"Kekalnya" Kekerasan di Aceh

Oleh: Khairil Miswar 

Banda Aceh, 10 Maret 2017

Ilustrasi
Sumber Foto: toonsonline.net

Sudah menjadi semacam aksioma, bahwa rentetan kekerasan yang terus terjadi di Aceh pasca damai, dianggap sebagai sebuah kewajaran. Argumen yang diajukan cukup klasik, di mana kondisi tersebut dianggap sebagai ekses konflik yang terjadi puluhan tahun. Alasan-alasan serupa inilah yang terus dipertahankan sebagai satu-satunya tawaran jawaban sehingga memberi kesan bahwa rupa-rupa kekerasan yang terus bermunculan di Aceh hanyalah fenomena biasa. 

Baru-baru ini, Aceh kembali dibuat geger dengan aksi penembakan membabi-buta terhadap dua orang masyarakat di Aceh Timur pada Minggu, 5 Maret 2017. Belum lagi kasus Aceh Timur terungkap, masyarakat Aceh kembali dikejutkan dengan pemberondongan posko calon bupati/ wakil bupati Pidie, Roni Ahmad-Fadhullah pada Senin, 6 Maret 2017. Dan bukan tidak mungkin aksi barbarian ini akan terus berulang di tempat-tempat lainnya di Aceh.

Terlepas apa yang menjadi motif dari perilaku kejahatan kemanusiaan tersebut, yang jelas tindakan tersebut dalam jangka panjang akan merusak suasana damai di Aceh. Tindakan barbar tersebut akan kembali menyemai ketakutan di tengah masyarakat Aceh. Dan kondisi ini tentunya akan sangat mengganggu tatanan kehidupan sosial, politik, keamanan dan perekonomian di Aceh.

Senjata Api Ilegal

Salah faktor yang membuat kekalnya kekerasan di Aceh adalah kepemilikan senjata api ilegal oleh oknum masyarakat, dan “gagalnya” pihak Kepolisian Aceh dalam menertibkan senjata api. Disebut “gagal” karena persoalan senjata api ilegal ini bukan persoalan yang muncul baru-baru ini. Tidak diketahui apa yang menjadi penyebab senjata api ilegal masih bebas beredar di Aceh, padahal Aceh telah berada dalam suasana damai selama dua belas tahun. Masih bebasnya peredaran senjata api ilegal adalah faktor utama yang mempermulus tindak kekekerasan menggunakan senjata di Aceh.

Kekerasan menggunakan senjata api bukan hal baru di Aceh. Sudah banyak sekali darah yang tumpah akibat maraknya senjata api pasca damai. Seharusnya, pihak kepolisian selaku pemegang otoritas keamanan di Aceh mampu menuntaskan keberadaan senjata api ilegal demi kekalnya damai Aceh. Terbunuhnya mantan Panglima GAM Wilayah Batee Iliek, Saiful Cage dan pemberondongan pekerja asal Jawa di Kabupaten Bireuen beberapa tahun lalu adalah contoh kekerasan paling sadis yang terjadi pasca damai. Bercermin dari beberapa kasus kekerasan dengan senjata api yang kembali terjadi baru-baru ini, sudah saatnya pihak kepolisian terus berkejaran dengan waktu guna menertibkan penggunaan senjata api di Aceh.

PERINTAH 1: Menurut tulisan tentang kekerasan di Aceh, pada hari dan tanggal berapa posko calon bupati/wakil bupati Pidie, Roni Ahmad-Fadhullah, diberondong?
PERINTAH 2: Tuliskan ulang secara persis bagian tulisan tentang kekerasan di Aceh dari "Baru-baru ini, Aceh" sampai "perekonomian di Aceh.".

DATA YANG DIBERIKAN:
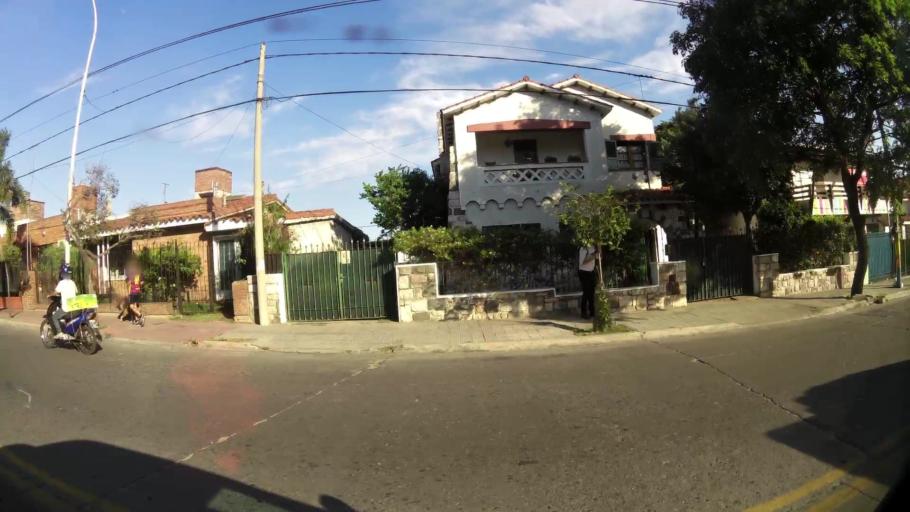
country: AR
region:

JAWABAN TERTULIS 1: Senin, 6 Maret 2017.

JAWABAN TERTULIS 2:
Baru-baru ini, Aceh kembali dibuat geger dengan aksi penembakan membabi-buta terhadap dua orang masyarakat di Aceh Timur pada Minggu, 5 Maret 2017. Belum lagi kasus Aceh Timur terungkap, masyarakat Aceh kembali dikejutkan dengan pemberondongan posko calon bupati/ wakil bupati Pidie, Roni Ahmad-Fadhullah pada Senin, 6 Maret 2017. Dan bukan tidak mungkin aksi barbarian ini akan terus berulang di tempat-tempat lainnya di Aceh.

Terlepas apa yang menjadi motif dari perilaku kejahatan kemanusiaan tersebut, yang jelas tindakan tersebut dalam jangka panjang akan merusak suasana damai di Aceh. Tindakan barbar tersebut akan kembali menyemai ketakutan di tengah masyarakat Aceh. Dan kondisi ini tentunya akan sangat mengganggu tatanan kehidupan sosial, politik, keamanan dan perekonomian di Aceh.